Solution 4: it is surprising that Google has found a probability method that can be optimized to 33 prisoners. the attachment in the Link provides a solution for 33 prisoners and 34 prisoners to solve the problem of 1000 barrels of liquor (two barrels of liquor)

Link 65 # search by computer to find out some optimal solutions with a relatively small number of buckets. It is concluded that when the number of prisoners does not exceed 5, only n + 1 bucket can be identified, and 6 people can recognize 8 buckets, identify 10 buckets for 7 persons.

While 8 people can identify 13 barrels (but do not know whether it is the best, more people can not ensure the best), 9 people 16 barrels, 10 people 20 barrels, 11 people 26 barrels, 12 persons: 32 barrels, 13 persons: 39 barrels, 14 persons: 47 barrels

Solution 5: but I didn't expect tannis_jin to improve the solution by providing the class scheme. in fact, for example, in the hexagonal diagram in solution 1, we can divide the problem into three different groups of 2a + 1 cocktail schemes for each group, among them, 2a + 1 type of cocktail is one or two of which are problems of drug identification. for this 2a + 1 cocktail, we don't need 2a + 1 prisoner, but only need H (2a + 1) people, where H (2a + 1) it is the minimum number of people who can identify the situation where 2a + 1 bucket contains a maximum of two bucket toxic wines. for example, H (12) <= 8, H (15) <= 9, H (19) <= 10, H (25) <= 11, H (31) <= 12, H (46) <= 13 so we get 3 h (2a + 1) People can recognize 3A ^ 2 + 3A + 1 bucket. therefore, according to the H (46) <= 13 searched by the computer, 39 people can recognize 1519 barrels of wine.

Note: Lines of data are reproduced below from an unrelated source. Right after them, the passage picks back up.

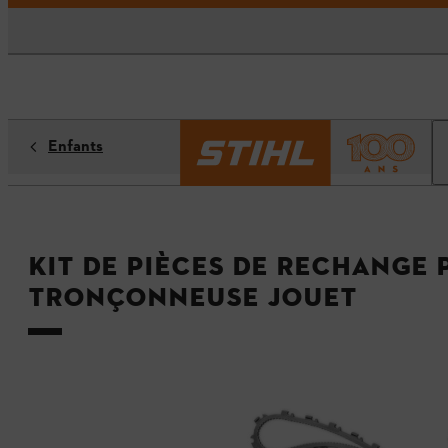
Enfants
Kit de pièces de rechange
tronçonneuse jouet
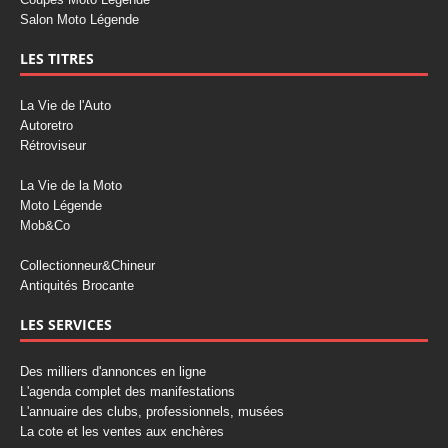
Salon Moto Légende
LES TITRES
La Vie de l'Auto
Autoretro
Rétroviseur
La Vie de la Moto
Moto Légende
Mob&Co
Collectionneur&Chineur
Antiquités Brocante
LES SERVICES
Des milliers d'annonces en ligne
L'agenda complet des manifestations
L'annuaire des clubs, professionnels, musées
La cote et les ventes aux enchères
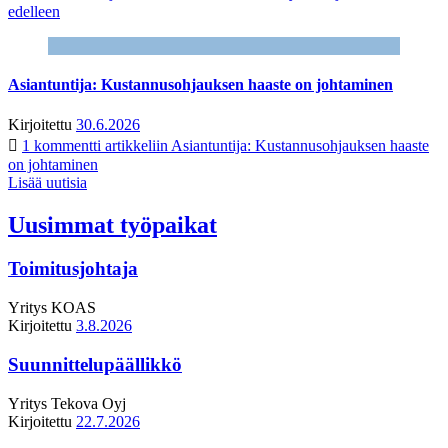
edelleen
Asiantuntija: Kustannusohjauksen haaste on johtaminen
Kirjoitettu
30.6.2026
1 kommentti
artikkeliin Asiantuntija: Kustannusohjauksen haaste
on johtaminen
Lisää uutisia
Uusimmat työpaikat
Toimitusjohtaja
Yritys
KOAS
Kirjoitettu
3.8.2026
Suunnittelupäällikkö
Yritys
Tekova Oyj
Kirjoitettu
22.7.2026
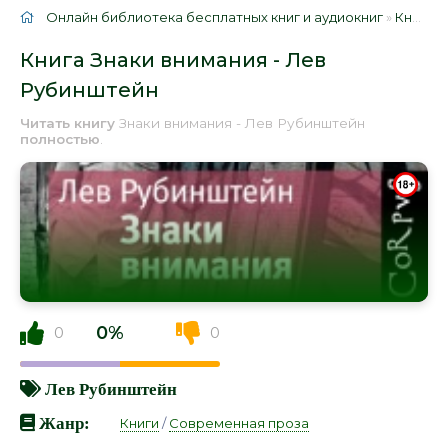
Онлайн библиотека бесплатных книг и аудиокниг
»
Книги
»
Книга Знаки внимания - Лев
Рубинштейн
Читать книгу
Знаки внимания - Лев Рубинштейн
полностью
.
0%
0
0
Лев Рубинштейн
Жанр:
Книги
/
Современная проза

Solution 6: In 73 # tannis_jin, it is further pointed out that the square scheme can be better than the hexagonal scheme, so a ^ 2 bucket wine only needs 2 H () + H ([A/2]) prisoner. 74 # For this purpose, we searched 12 people by computer and found a solution for 12 people to identify 33 barrels of liquor (including two barrels of liquor) or 32 barrels containing up to two barrels of liquor. then we get h (32) <= 12

Therefore, 1024 barrels of wine only need 2 H (32) + H (16) <= 2*12 + 10 = 34 prisoners. among them, H (16) is very likely to reach 9, but now the computer has not searched out (9 prisoners can find 16 barrels of wine that exactly contain two barrels of poison wine, however, if two or one bucket of toxic liquor is found in 16 barrels, the search is not successful ). that is, 34 prisoners identified 1024 barrels of liquor (two of which are poisonous wines)

Similarly, tannis_jin expanded the square scheme to a 10*10*10 cube scheme, and obtained a 34 prisoner scheme. this solution may also be improved (mainly in the diagonal line recognition), that is, 34 people identify 1000 barrels of wine (exactly two barrels of toxic wine ).

So far, the best solution we have found is to solve the problem of 1000 bucket containing two bucket of toxic Liquor by 33 prisoners using the Probability Method in solution 4, the sub-optimal solution is the 34 prisoners that can be obtained in solution 6. of course, we still cannot know what the optimal solution is. We can determine that the range is between 19 prisoners and 33 prisoners.